As a communication scholar, Jennifer Petersen has long focused on the history of media technologies as they relate to free speech, focusing specifically on how such technologies shape how judges and justices interpret the First Amendment.
“The questions of speech and the press were very simple in the 18th and 19th century,” said Petersen, associate professor of communication. “But with the advent of cinema, radio, television and then, later, with the start of the internet, you really begin to have these conversations about, ‘what is speech?’”
It was a 1943 court case centered around two students, both Jehovah’s Witnesses, who refused to salute the American flag that started Petersen on her research trajectory.
“The case came about in the context of World War II when a lot of states were passing laws that required students to salute the flag in class to show their loyalty to country and to foster unity,” Petersen said. “The students didn’t want to salute the flag because it was a violation of their religion and constituted worshipping a graven image and were thus kicked out of school.”
The case went to the Supreme Court and the justices determined that the gesture of saluting the flag was a form of utterance. For Petersen, this is an important distinction because it established a precedent for an action being considered speech.
Fascinated by exploring the past and future of the legal category of speech, Petersen turns to examining new technologies, including film, radio and computer, as the subject of her latest book. She spoke with USC Annenberg about How Machines Came to Speak: Media Technologies and Freedom of Speech from Duke University Press.
The examination of cases in the book is structured around three different “new” technologies: film, radio and computer code. What’s the common thread running through these discussions?
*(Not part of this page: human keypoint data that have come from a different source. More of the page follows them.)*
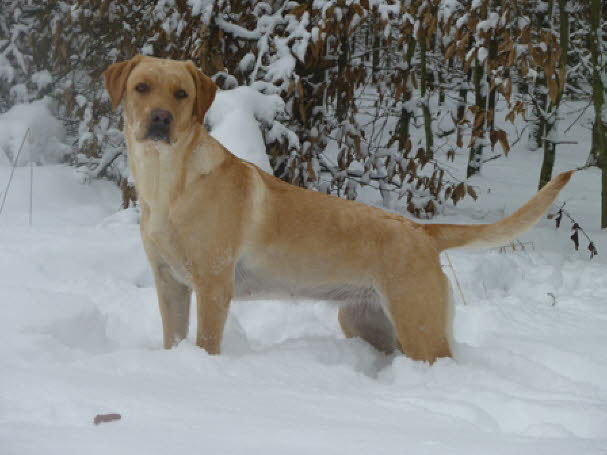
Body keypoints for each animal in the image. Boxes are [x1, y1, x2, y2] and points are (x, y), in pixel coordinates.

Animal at [103, 56, 576, 364]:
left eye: (181, 94)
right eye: (141, 87)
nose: (160, 118)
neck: (167, 182)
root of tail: (422, 232)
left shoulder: (213, 286)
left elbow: (205, 343)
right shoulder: (169, 283)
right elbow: (173, 337)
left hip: (419, 328)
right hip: (367, 321)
The questions are similar. For example, do silent moving images that are animated by a machine count as speech? This is one of the things people were concerned about in films in the past, as some people thought — at the time — that the playing of a film had a direct visceral physical effect on their audiences, more a form of physical stimulation than of public opinion. We have something similar in computer code, a return to concerns about what’s the boundary of action versus thought. What is actually a human expression or human thought, and what is automation and action being done by the machine? There’s a lot of similarities for the kind of philosophical issues involved with trying to decide whether computer code is speech or not, as there was with film. In the first, the boundaries of speech are being defined in contrast to bodily action (often, of the masses). And in the latter, speech is defined in contrast to automation. The opposite of speaking or having voice in culture or politics goes from “brute” physicality to automated computational processes.
How have these arguments expanded in terms of the Internet?
The way we understand the “speech” aspect of freedom of speech has been influenced by our everyday experiences of media and how we communicate via technologies. That’s part of the important trajectory I’m tracing in the book — how these technologies have in many ways shaped our legal freedoms. Right now, we have technologies where we’re having a very hard time figuring out exactly who is speaking. For example, recommendation engines or bots, all these new types of forms of expression that we’re seeing use algorithmically produced “utterances.” This is something we should now be tracking and thinking about. 20 or 30 years down the line we’re probably going to have different conceptions of speech in the law based on this technology.
As you were researching, is there anything that came up that surprised you?
There’s so much that surprised me! One thing that I studied was cases about search engines and free speech and whether search results are considered speech focused entirely on, for example, the speech of Google, as a search engine. If the search results are Google speech, are they then not the speech of the people who created the websites? And of course, they are, but that doesn’t come up in any of these legal discussions. And I think that’s kind of surprising to a lay person when we think about search results in the current legal cases and discussion of search engine speech.
With all the controversy of who is responsible for what shows up in an algorithm search, how are you seeing that play out?
I think these are also really interesting moments because these companies are trying to have it both ways. They’re saying, on the one hand, this isn’t our speech, right? Especially when they’re confronted with the kind of critique that might be misrepresenting a person or persons. They are saying, “We are just a conduit, we’re just giving you what you want.” But, on the other hand, in a different set of venues, like when companies were suing them [Google] for anti-competitive business practices they were saying, “Oh no, you can’t do that because the search results are our speech. We are like newspaper editors, and these are our selections.” At the very same time, they’re [Google] kind of making opposing claims about whether or not they’re a speaker in different types of controversies or disputes.
What do you hope readers walk away knowing after reading your book?
I hope that readers walk away with a deeper appreciation of the way that our interactions with our devices shape our understandings of what it means to speak to one another, to participate in the public sphere, and the ways in which mundane objects and definitions shape law.